O WhatsApp é o canal onde o brasileiro já faz de tudo, e ver o maior banco público do país mover operação financeira de verdade para a conversa é um marco de mercado. Quando o Pix nasce de uma frase digitada, e não de um caminho por telas, a fricção despenca, e isso explica o salto de 69% em conversão. Para o ecossistema de atendimento e vendas, o recado é que a interface de menu está com os dias contados no canal conversacional.
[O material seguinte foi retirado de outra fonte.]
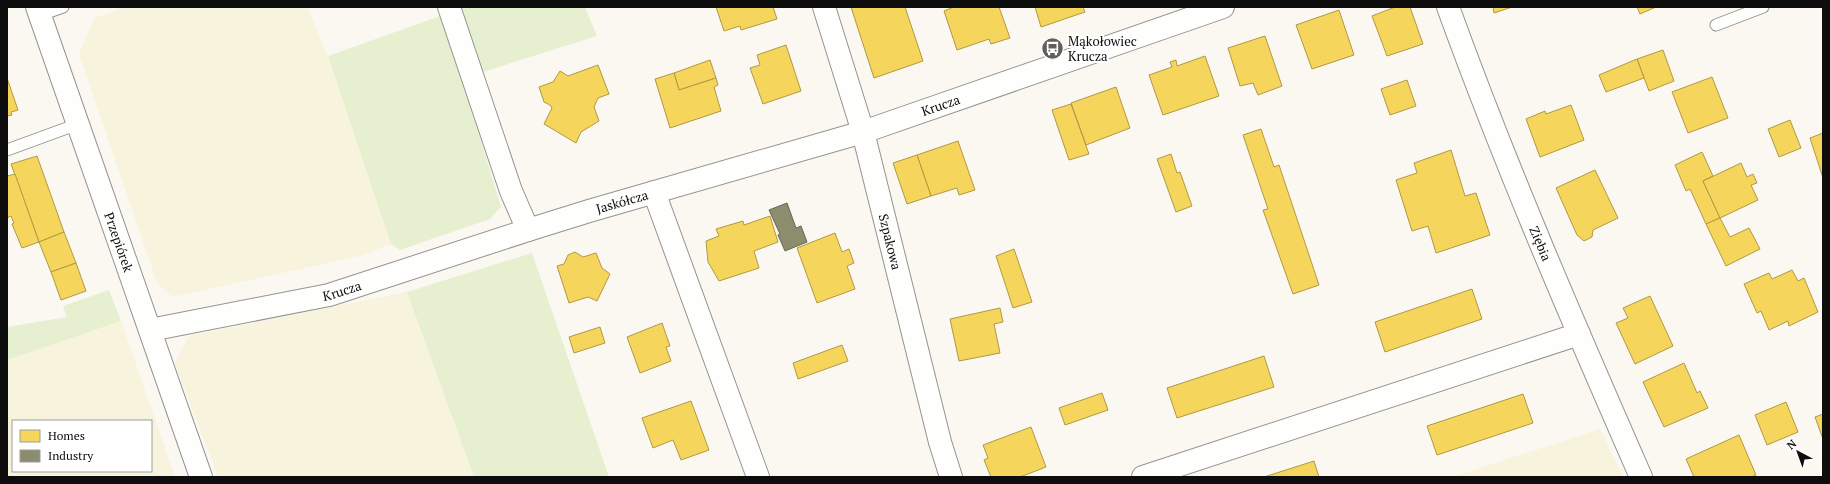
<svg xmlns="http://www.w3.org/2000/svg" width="1830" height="484" font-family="'PT Serif',serif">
<rect width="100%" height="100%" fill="#fbf8f1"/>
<g fill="#f8f3dd" fill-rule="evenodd">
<path d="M125,7H307L328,56L391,244L360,256L172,297L157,283L79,54L94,18Z"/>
<path d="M407,292L474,477H218L175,363L189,336Z"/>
<path d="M121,321L175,477H7V360ZM13,421H151V471H13Z"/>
<path d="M1600,429L1623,477H1452Z"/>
</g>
<g fill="#e6f0d1">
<path d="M461,7H585L597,36L483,72Z"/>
<path d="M443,15L501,207L490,219L400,250L391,244L328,56Z"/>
<path d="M532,253L609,477H474L407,292Z"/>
<path d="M109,290L121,321L7,360V327L67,317L63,306Z"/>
</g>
<g fill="#f6d55c" stroke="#b09944">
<path d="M716,7H773L777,19L741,30L740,26L724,31Z"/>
<path d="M851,7H905L923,61L874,78Z"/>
<path d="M954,7H999L1010,38L991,44L989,39L957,50L944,11Z"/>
<path d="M1035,7H1083L1085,12L1041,27Z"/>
<path d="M1395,7H1410L1423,44L1387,56L1372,16Z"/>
<path d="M1493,7H1512L1494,13Z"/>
<path d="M1637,7H1656L1640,14Z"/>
<path d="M1339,10L1354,55L1312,69L1296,25Z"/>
<path d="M1265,36L1282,86L1258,95L1253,83L1240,86L1228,48Z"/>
<path d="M786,45L801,91L763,104L750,68L760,65L757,55Z"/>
<path d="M1663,50L1674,81L1649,91L1637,59Z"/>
<path d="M1205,56L1219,96L1163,115L1149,75L1172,67L1170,62L1176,60L1177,66Z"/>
<path d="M1637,59L1644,78L1606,92L1599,75Z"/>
<path d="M710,60L716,78L679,90L674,73Z"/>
<path d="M598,65L609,94L598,98L594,107L599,121L581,132L576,143L544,124L552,108L550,105L544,102L539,87L553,82L560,71L568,76Z"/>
<path d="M674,73L679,90L716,78L718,85L714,87L721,111L670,128L655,79Z"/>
<path d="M1712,77L1728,118L1688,133L1672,92Z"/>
<path d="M7,78L18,110L11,112L12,115L7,116Z"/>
<path d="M1407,80L1416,106L1390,115L1381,89Z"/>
<path d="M1116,87L1130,128L1086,145L1071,103Z"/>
<path d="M1071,104L1089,154L1069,160L1052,110Z"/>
<path d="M1571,105L1584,140L1540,157L1526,119L1545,111L1546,114Z"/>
<path d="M1790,120L1801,148L1779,157L1768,129Z"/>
<path d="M1261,129L1274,167L1279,165L1319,285L1293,294L1263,210L1268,209L1243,135Z"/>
<path d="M1823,133V178L1810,138Z"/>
<path d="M958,141L975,190L959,195L957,188L931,196L917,155Z"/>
<path d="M1451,150L1465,196L1476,193L1490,235L1436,253L1428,226L1412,231L1396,180L1417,173L1414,163Z"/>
<path d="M1702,152L1713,176L1703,181L1720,218L1706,224L1690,189L1686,191L1675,165Z"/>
<path d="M1171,154L1177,173L1180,172L1192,206L1176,212L1157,159Z"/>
<path d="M917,155L931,196L907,204L893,163Z"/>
<path d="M37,156L64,232L39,242L11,164Z"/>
<path d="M1741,163L1747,177L1753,174L1757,183L1751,185L1758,200L1720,218L1703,181Z"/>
<path d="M1595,170L1618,218L1593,230L1592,237L1584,241L1577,235L1556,188Z"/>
<path d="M15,174L39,242L22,248L12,224L14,223L11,216L7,218V176Z"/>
<path d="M770,216L778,242L754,251L759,268L719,281L708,262L706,241L719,236L716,229L743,221L744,225Z"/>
<path d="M1720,218L1730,237L1749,228L1760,249L1726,266L1706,224Z"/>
<path d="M64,232L76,263L51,272L39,242Z"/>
<path d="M835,233L842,252L849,249L854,263L847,266L855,289L817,303L797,248Z"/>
<path d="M1014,249L1032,302L1013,308L996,256Z"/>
<path d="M575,252L583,257L596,253L602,268L610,274L597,301L588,297L569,303L557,266L564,264L568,255Z"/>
<path d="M76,263L86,291L61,300L51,272Z"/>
<path d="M1792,270L1798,281L1804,278L1818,312L1789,326L1788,321L1769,330L1761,311L1757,313L1744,284L1769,273L1772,279Z"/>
<path d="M1472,289L1482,319L1385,352L1375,322Z"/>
<path d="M1650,296L1673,346L1635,364L1616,323L1628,318L1623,308Z"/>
<path d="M1000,308L1003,322L994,324L1000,353L959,361L950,319Z"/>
<path d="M662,323L670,346L666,347L671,361L640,373L627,337Z"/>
<path d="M600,327L605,343L574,353L569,337Z"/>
<path d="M842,345L848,361L798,379L793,363Z"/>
<path d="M1264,356L1274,387L1177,418L1167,388Z"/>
<path d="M1684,363L1697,393L1700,391L1708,408L1664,427L1643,382Z"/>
<path d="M1102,393L1108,410L1065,425L1059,408Z"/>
<path d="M1523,394L1533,423L1437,455L1427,426Z"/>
<path d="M691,401L709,450L681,460L673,440L653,448L642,418Z"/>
<path d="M1786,402L1798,432L1767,445L1755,415Z"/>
<path d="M1823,414V439L1815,417Z"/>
<path d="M1031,427L1046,467L1020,477H991L984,460L988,458L983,445Z"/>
<path d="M1739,435L1756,475L1751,477H1694L1686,459Z"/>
<path d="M1314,461L1319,477H1264Z"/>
</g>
<path fill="#8c8c6e" stroke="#666651" d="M787,203L796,228L801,226L807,242L785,251L778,235L780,234L769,210Z"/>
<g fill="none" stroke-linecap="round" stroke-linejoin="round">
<defs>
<g id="service">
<path d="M40,15L63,7"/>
<path d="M1716,25L1763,7"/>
<path d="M7,150L78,124"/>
</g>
<g id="minor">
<path id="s1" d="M37,7L201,477"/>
<path id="s2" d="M449,7L511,191L528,230L589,211L863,132L1223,7"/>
<path id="s3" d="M824,7L863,132L940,442L951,477"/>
<path id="s4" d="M1448,7C1506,167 1573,322 1641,477"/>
<path d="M654,192L758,477"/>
<path id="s5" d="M150,330L329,295L528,230"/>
<path d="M1143,477L1579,334"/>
</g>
</defs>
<use href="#service" stroke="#949390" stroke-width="13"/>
<use href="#minor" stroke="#949390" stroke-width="24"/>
<use href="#service" stroke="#fefefd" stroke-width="11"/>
<use href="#minor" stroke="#fefefd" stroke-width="22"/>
</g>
<defs>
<symbol id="bus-disc" viewBox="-11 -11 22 22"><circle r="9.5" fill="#605f5d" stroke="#fff"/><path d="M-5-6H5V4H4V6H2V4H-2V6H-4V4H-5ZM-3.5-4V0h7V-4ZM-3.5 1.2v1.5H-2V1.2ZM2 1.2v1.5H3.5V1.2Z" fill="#fff"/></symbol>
</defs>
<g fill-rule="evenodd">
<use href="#bus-disc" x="1040" y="36" width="25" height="25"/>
</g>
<g text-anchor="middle" stroke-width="4" stroke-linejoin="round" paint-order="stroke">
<g font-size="13" fill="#0d0d0d" stroke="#fff" text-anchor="start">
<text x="1068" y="46">Mąkołowiec<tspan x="1068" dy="15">Krucza</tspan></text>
</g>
<g font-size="13" fill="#0d0d0d" stroke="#fff">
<text dy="5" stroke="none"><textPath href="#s2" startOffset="668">Krucza</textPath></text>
<text dy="5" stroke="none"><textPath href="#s2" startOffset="335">Jaskółcza</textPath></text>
<text dy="5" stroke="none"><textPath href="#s1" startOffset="249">Przepiórek</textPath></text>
<text dy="5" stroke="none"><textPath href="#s3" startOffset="244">Szpakowa</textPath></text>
<text dy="5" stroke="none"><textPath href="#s4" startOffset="254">Ziębia</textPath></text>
<text dy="5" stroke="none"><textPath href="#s5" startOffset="196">Krucza</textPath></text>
</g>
</g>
<rect width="1830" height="484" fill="none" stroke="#0d0d0d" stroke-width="16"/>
<rect x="12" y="420" width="140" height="52" fill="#ffffff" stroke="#9e9e9e"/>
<rect x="20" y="430" width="20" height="12" fill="#f6d55c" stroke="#9e9e9e"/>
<text x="48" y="440" font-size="12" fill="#0d0d0d">Homes</text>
<rect x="20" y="450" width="20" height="12" fill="#8c8c6e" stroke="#9e9e9e"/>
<text x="48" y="460" font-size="12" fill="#0d0d0d">Industry</text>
<g transform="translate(1798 452) rotate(319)" stroke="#ffffff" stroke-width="3" paint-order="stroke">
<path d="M0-3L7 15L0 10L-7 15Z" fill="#0d0d0d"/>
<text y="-6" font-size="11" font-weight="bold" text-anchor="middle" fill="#0d0d0d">N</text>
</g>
</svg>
Há um efeito de pressão competitiva claro. Se o BB entrega Pix por conversa com esses números, bancos médios, cooperativas e fintechs vão precisar de resposta equivalente, e quem fornece plataforma conversacional e orquestração de agentes ganha demanda. As soluções de atendimento que já analisamos, como Take Blip e Zenvia, operam justamente nessa camada de conversa sobre WhatsApp. O diferencial que o BB expõe é a orquestração: não basta um bot que responde, é preciso um cérebro central que conecta canais, guarda o contexto da conversa e conclui a jornada dentro do próprio aplicativo de mensagem, sem jogar o cliente de volta para um menu ou um formulário.

Leitura crítica

Os números vêm do próprio banco e se referem a testes, não a operação plena, então convém tratá-los como piloto promissor, não como resultado consolidado. Um ganho de 69% em Pix concluído impressiona, mas depende do recorte da amostra e do público que topou testar, que costuma ser mais digital e mais tolerante à novidade. O verdadeiro teste é o cliente mediano, que desconfia de banco no WhatsApp por medo de golpe.

E aí mora a tensão. Mover transação financeira para o WhatsApp amplia a superfície de ataque de fraude num canal que já é o predileto dos golpistas no Brasil. Executar Pix a partir de linguagem natural exige camadas de confirmação, autenticação e detecção de anomalia que não aparecem no anúncio. O ganho de conversão é real, mas o custo de errar em pagamento é alto, e é nesse equilíbrio que a solução vai ser julgada de verdade.